「RANCHER」- 导入集群 | Import Cluster

导入集群

导入 SHK 集群

通过 kubeadm 部署的自建集群(Self-hosted Kubernetes)。

导入 EKS 集群

There are 0 nodes available to run the cluster agent. ⇒ 需要确保相关 Local 中相关 Pod 正常启动。否则 Rancher 无法完成针对 EKS 的初始化。

相关导入错误

[Sol.] … failed to set peers for key … failed to start user controllers for cluster …

[BUG] handler user-controllers-controller: userControllersController: failed to set peers for key all: failed to start user controllers for cluster c-kf2gs: secrets “cattle-global-data/” not found, requeuing · Issue #42055 · rancher/rancher

… [ERROR] error syncing ‘_all_’: handler user-controllers-controller: userControllersController: failed to set peers for key _all_: failed to start user controllers for cluster c-rpsxr: secrets “cattle-global-data/” not found, requeuing …

The issue is with AWS IAM user permission, use same IAM user Access and secret in Rancher AWS cloud credentials which you used to install EKS, and the issue will resolved. —— 我们是主账号创建的集群,所以我们使用主账号的 Access Key / Secret Key 来纳管集群。

[Sol.] … failed calling webhook …

[BUG] failed calling webhook “rancher.cattle.io.secrets”: failed to call webhook: the server could not find the requested resource · Issue #41826 · rancher/rancher

… failed calling webhook “rancher.cattle.io.secrets”: failed to call webhook: the server could not find the requested resource …

分析:集群未正确清理。

kubectl delete -n cattle-system MutatingWebhookConfiguration rancher.cattle.io
kubectl delete -n cattle-system validatingwebhookconfigurations rancher.cattle.io

[Sol.] … There are 0 nodes available to run the cluster agent. The cluster will not become active until at least one node is available …

分析:Agent 注册失败,所有会提示该信息。

[Sol.] … unable to read CA file from … Strict CA verification is enabled but encountered error finding root CA …

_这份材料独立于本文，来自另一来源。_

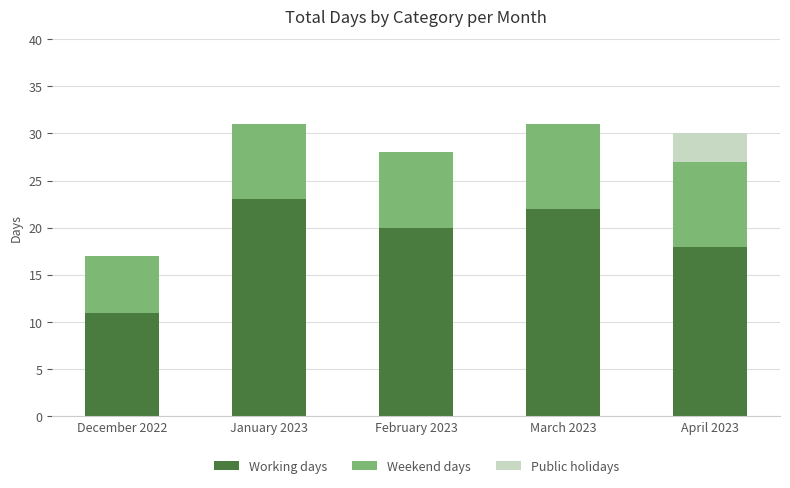

At which label is Working days closest to 17?

April 2023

[BUG] Unable to import existing generic cluster #46798

解决方案:It was indeed related to agent-tls-mode which is set to strict by default it seems. Setting it to system-store fixed the issue.

It would be nice if the following actions were taken:

  • if strict is enabled, make the Rancher UI show a notice box to say that it is enabled and that either further certificate-related configuration might be required or that agent-tls-mode needs to be set to system-store (both with a link to the documentation on how to do this).
  • Instead of / in addition to the above error, add a log message that explains that the cattle-cluster-agent failed due to agent-tls-mode being set to strict, without having provided the server CA certificates.
  • Since the let’s encrypt certificate is generated during the installation of the Rancher chart itself, maybe the part where the server CA cert is configured could be automated as well. I don’t know if this would be during the Rancher installation or during the importing of an existing cluster (I still don’t fully understand how that would even be configured).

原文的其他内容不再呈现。